About this task: How many lines in the entries below contain the word "position"? Reply with the number alone.

==============================

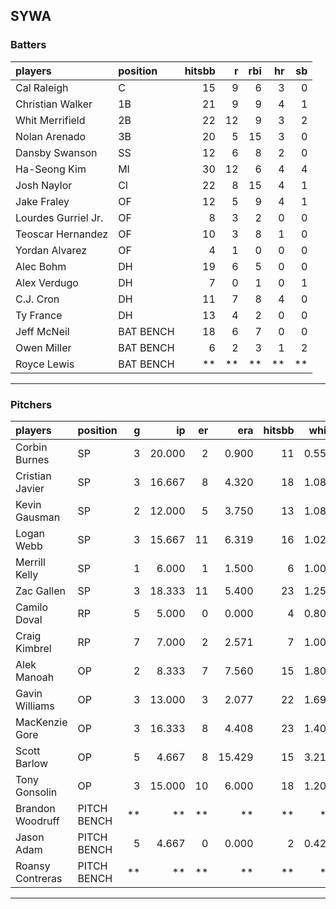 ## SYWA

### Batters

 
|players             |position  | hitsbb|  r| rbi| hr| sb| 
|:-------------------|:---------|------:|--:|---:|--:|--:| 
|Cal Raleigh         |C         |     15|  9|   6|  3|  0| 
|Christian Walker    |1B        |     21|  9|   9|  4|  1| 
|Whit Merrifield     |2B        |     22| 12|   9|  3|  2| 
|Nolan Arenado       |3B        |     20|  5|  15|  3|  0| 
|Dansby Swanson      |SS        |     12|  6|   8|  2|  0| 
|Ha-Seong Kim        |MI        |     30| 12|   6|  4|  4| 
|Josh Naylor         |CI        |     22|  8|  15|  4|  1| 
|Jake Fraley         |OF        |     12|  5|   9|  4|  1| 
|Lourdes Gurriel Jr. |OF        |      8|  3|   2|  0|  0| 
|Teoscar Hernandez   |OF        |     10|  3|   8|  1|  0| 
|Yordan Alvarez      |OF        |      4|  1|   0|  0|  0| 
|Alec Bohm           |DH        |     19|  6|   5|  0|  0| 
|Alex Verdugo        |DH        |      7|  0|   1|  0|  1| 
|C.J. Cron           |DH        |     11|  7|   8|  4|  0| 
|Ty France           |DH        |     13|  4|   2|  0|  0| 
|Jeff McNeil         |BAT BENCH |     18|  6|   7|  0|  0| 
|Owen Miller         |BAT BENCH |      6|  2|   3|  1|  2| 
|Royce Lewis         |BAT BENCH |     **| **|  **| **| **| 


* * *

### Pitchers

 
|players          |position    |  g|     ip| er|    era| hitsbb|  whip| so|  w| sv| 
|:----------------|:-----------|--:|------:|--:|------:|------:|-----:|--:|--:|--:| 
|Corbin Burnes    |SP          |  3| 20.000|  2|  0.900|     11| 0.550| 29|  2|  0| 
|Cristian Javier  |SP          |  3| 16.667|  8|  4.320|     18| 1.080| 21|  0|  0| 
|Kevin Gausman    |SP          |  2| 12.000|  5|  3.750|     13| 1.083| 18|  1|  0| 
|Logan Webb       |SP          |  3| 15.667| 11|  6.319|     16| 1.021| 13|  0|  0| 
|Merrill Kelly    |SP          |  1|  6.000|  1|  1.500|      6| 1.000|  5|  0|  0| 
|Zac Gallen       |SP          |  3| 18.333| 11|  5.400|     23| 1.255| 18|  0|  0| 
|Camilo Doval     |RP          |  5|  5.000|  0|  0.000|      4| 0.800|  5|  0|  5| 
|Craig Kimbrel    |RP          |  7|  7.000|  2|  2.571|      7| 1.000|  7|  1|  3| 
|Alek Manoah      |OP          |  2|  8.333|  7|  7.560|     15| 1.800|  6|  0|  0| 
|Gavin Williams   |OP          |  3| 13.000|  3|  2.077|     22| 1.692| 12|  0|  0| 
|MacKenzie Gore   |OP          |  3| 16.333|  8|  4.408|     23| 1.408| 16|  2|  0| 
|Scott Barlow     |OP          |  5|  4.667|  8| 15.429|     15| 3.214|  1|  0|  1| 
|Tony Gonsolin    |OP          |  3| 15.000| 10|  6.000|     18| 1.200| 14|  0|  0| 
|Brandon Woodruff |PITCH BENCH | **|     **| **|     **|     **|    **| **| **| **| 
|Jason Adam       |PITCH BENCH |  5|  4.667|  0|  0.000|      2| 0.429|  6|  0|  0| 
|Roansy Contreras |PITCH BENCH | **|     **| **|     **|     **|    **| **| **| **| 


* * *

==============================

Response to this exercise: 2